SCS and non/burst-SCS use cohorts included 7473 and 89,281 patients (mean follow-up: 24.6 and 24.2 months), respectively. Compared with the non/burst-SCS use cohort, medium, high, and continuous high SCS use was associated with greater odds of any SCS-related complication (adjusted OR [95% confidence interval]: 1.30 [1.21, 1.39], 1.49 [1.35, 1.64] and 1.63 [1.40, 1.89], respectively) including increased acute gastrointestinal, cardiovascular, and immune system-related complications, and chronic cardiovascular, metabolic/endocrine, central nervous system, bone-/muscle-related, ophthalmologic, and hematologic/oncologic complications. Low-dose SCS use was also associated with significantly increased odds of acute gastrointestinal and immune system-related complications, and chronic bone-/muscle-related and hematologic/oncologic complications versus the non/burst-SCS use cohort.

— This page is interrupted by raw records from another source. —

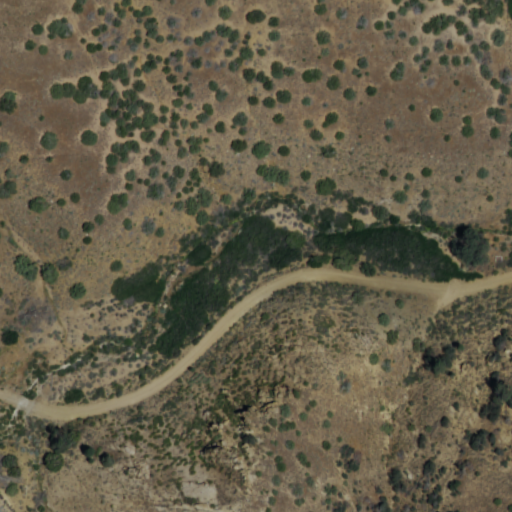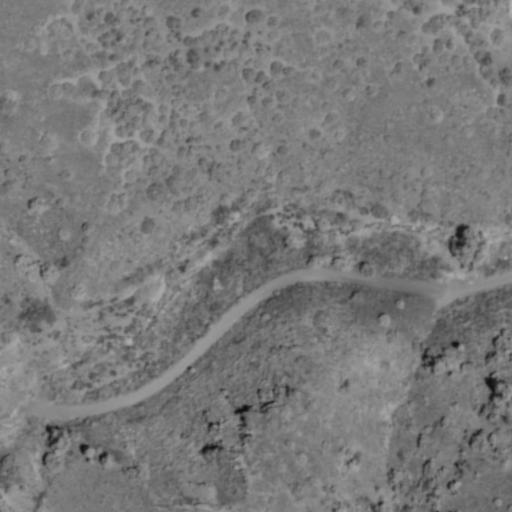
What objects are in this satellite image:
road: (232, 200)
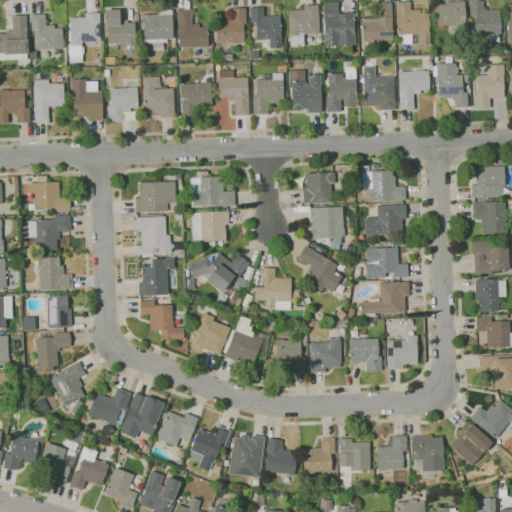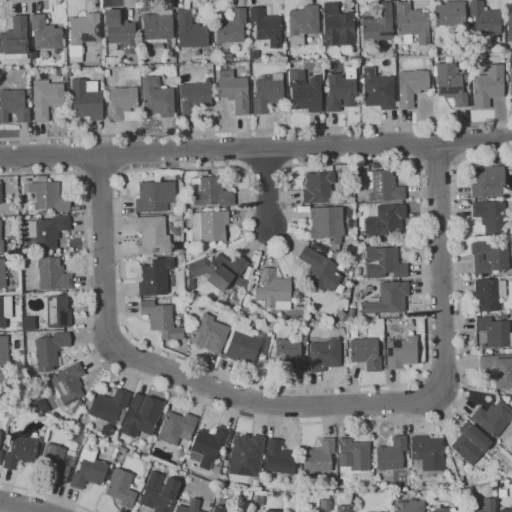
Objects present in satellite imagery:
building: (448, 13)
building: (449, 13)
building: (483, 18)
building: (486, 20)
building: (508, 21)
building: (411, 22)
building: (510, 22)
building: (301, 23)
building: (411, 23)
building: (303, 24)
building: (377, 24)
building: (230, 26)
building: (265, 26)
building: (266, 26)
building: (336, 26)
building: (231, 27)
building: (338, 27)
building: (377, 28)
building: (155, 29)
building: (157, 29)
building: (120, 30)
building: (189, 30)
building: (190, 30)
building: (119, 31)
building: (44, 33)
building: (45, 33)
building: (81, 33)
building: (82, 34)
building: (14, 36)
building: (67, 36)
building: (15, 40)
building: (12, 56)
building: (110, 60)
building: (144, 61)
building: (319, 63)
building: (466, 71)
building: (58, 73)
building: (107, 73)
building: (65, 74)
building: (466, 78)
building: (511, 80)
building: (510, 81)
building: (449, 83)
building: (451, 84)
building: (487, 85)
building: (410, 86)
building: (412, 86)
building: (489, 86)
building: (340, 89)
building: (376, 89)
building: (379, 89)
building: (232, 90)
building: (234, 90)
building: (342, 90)
building: (469, 90)
building: (29, 91)
building: (303, 91)
building: (305, 91)
building: (266, 92)
building: (268, 93)
building: (195, 96)
building: (155, 97)
building: (157, 97)
building: (193, 97)
building: (45, 98)
building: (46, 98)
building: (85, 99)
building: (86, 101)
building: (120, 101)
building: (120, 101)
building: (12, 105)
building: (13, 105)
road: (442, 121)
road: (256, 148)
building: (492, 161)
road: (438, 162)
building: (502, 162)
road: (101, 174)
building: (42, 178)
building: (365, 179)
building: (487, 181)
building: (488, 181)
building: (382, 185)
building: (316, 186)
building: (385, 186)
road: (267, 187)
building: (318, 187)
building: (211, 191)
building: (209, 192)
building: (1, 193)
building: (0, 195)
building: (47, 196)
building: (49, 196)
building: (153, 196)
building: (155, 196)
building: (44, 212)
building: (489, 215)
building: (491, 215)
building: (178, 216)
building: (385, 220)
building: (386, 220)
building: (179, 222)
building: (325, 223)
building: (327, 224)
building: (209, 225)
building: (48, 231)
building: (48, 231)
building: (0, 235)
building: (151, 235)
building: (153, 235)
building: (1, 240)
building: (336, 254)
building: (489, 255)
building: (489, 256)
building: (384, 263)
building: (319, 269)
building: (321, 269)
building: (217, 270)
building: (219, 270)
road: (459, 270)
building: (1, 272)
building: (2, 272)
building: (51, 274)
building: (53, 274)
road: (424, 275)
building: (154, 276)
building: (155, 277)
building: (190, 284)
building: (272, 290)
building: (274, 290)
building: (296, 293)
building: (487, 293)
building: (489, 293)
building: (234, 296)
building: (222, 297)
building: (386, 298)
building: (388, 298)
building: (4, 308)
building: (5, 309)
building: (57, 310)
building: (58, 311)
building: (351, 312)
building: (341, 314)
building: (502, 316)
building: (160, 319)
building: (161, 319)
building: (493, 331)
building: (495, 331)
building: (208, 333)
building: (210, 334)
building: (304, 341)
building: (244, 344)
building: (243, 345)
building: (3, 349)
building: (4, 349)
building: (48, 350)
building: (50, 350)
building: (305, 352)
building: (400, 352)
building: (401, 352)
building: (364, 353)
building: (366, 353)
building: (287, 354)
building: (291, 354)
building: (323, 354)
building: (326, 354)
building: (498, 368)
building: (498, 369)
building: (3, 382)
building: (4, 383)
building: (67, 383)
building: (69, 383)
building: (107, 405)
building: (107, 406)
road: (300, 406)
building: (77, 407)
building: (492, 417)
building: (137, 418)
building: (139, 418)
building: (493, 418)
building: (175, 427)
building: (177, 427)
building: (107, 429)
building: (75, 435)
building: (470, 442)
building: (206, 443)
building: (208, 443)
building: (468, 443)
building: (0, 449)
building: (109, 450)
building: (19, 451)
building: (427, 451)
building: (21, 452)
building: (245, 452)
building: (246, 452)
building: (352, 454)
building: (354, 454)
building: (390, 454)
building: (392, 454)
building: (428, 455)
building: (318, 456)
building: (321, 456)
building: (406, 456)
building: (277, 457)
building: (280, 458)
building: (54, 462)
building: (56, 462)
building: (226, 462)
building: (88, 467)
building: (90, 468)
building: (107, 476)
building: (461, 480)
building: (120, 487)
building: (121, 487)
building: (157, 492)
building: (160, 493)
building: (321, 496)
building: (350, 497)
building: (312, 498)
road: (21, 505)
building: (326, 505)
building: (484, 505)
building: (188, 506)
building: (190, 506)
building: (407, 506)
building: (410, 506)
building: (485, 506)
building: (222, 507)
building: (217, 508)
building: (341, 508)
building: (343, 508)
building: (443, 509)
building: (445, 509)
building: (505, 509)
building: (271, 510)
building: (273, 510)
building: (506, 510)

SCS use, even at low doses, is associated with increased risk of SCS-related complications among patients with severe asthma.
尽管存在相关并发症,但全身用糖皮质激素(SCS)在重度哮喘患者中仍广泛使用。
评估重度哮喘患者中SCS累积暴露与SCS相关并发症之间的关联。
这项回顾性纵向研究使用了Optum临床信息数据集市数据库(GSK ID:214469)中的索赔数据。符合条件的患者(≥12岁)有哮喘诊断,并分为两个队列:使用SCS和未使用/突发使用SCS。使用SCS队列中的患者在连续使用SCS≥6个月后有每日泼尼松等效剂量≥5mg SCS的索赔记录;未使用/突发使用SCS队列中的患者没有连续使用SCS的证据,并有非SCS控制/急救药物起始索赔记录。对于每个队列,符合条件的索赔日期为索引日期。SCS使用者在随访的每个季度中根据SCS使用情况进一步分层:低剂量(≤6mg/天)、中等剂量(>6-12mg/天)、高剂量(>12mg/天)和持续高剂量(≥20mg/天持续90天)。在SCS暴露后的季度中评估SCS相关并发症。使用广义估计方程模型计算每个SCS使用组在随访期间发生SCS相关并发症与未使用/突发使用SCS队列相比的调整后比值比(OR)。
使用SCS和未使用/突发使用SCS队列分别包括7473例和89281例患者(平均随访时间:24.6个月和24.2个月)。与未使用/突发使用SCS队列相比,中等剂量、高剂量和持续高剂量SCS使用与任何SCS相关并发症的更高几率相关(调整后OR[95%置信区间]:分别为1.30[1.21,1.39]、1.49[1.35,1.64]和1.63[1.40,1.89]),包括急性胃肠道、心血管和免疫系统相关并发症增加,以及慢性心血管、代谢/内分泌、中枢神经系统、骨骼/肌肉相关、眼科和血液学/肿瘤学并发症。与未使用/突发使用SCS队列相比,低剂量SCS使用也与急性胃肠道和免疫系统相关并发症以及慢性骨骼/肌肉相关和血液学/肿瘤学并发症的几率显著增加相关。
即使是低剂量使用SCS,也与重度哮喘患者发生SCS相关并发症的风险增加有关。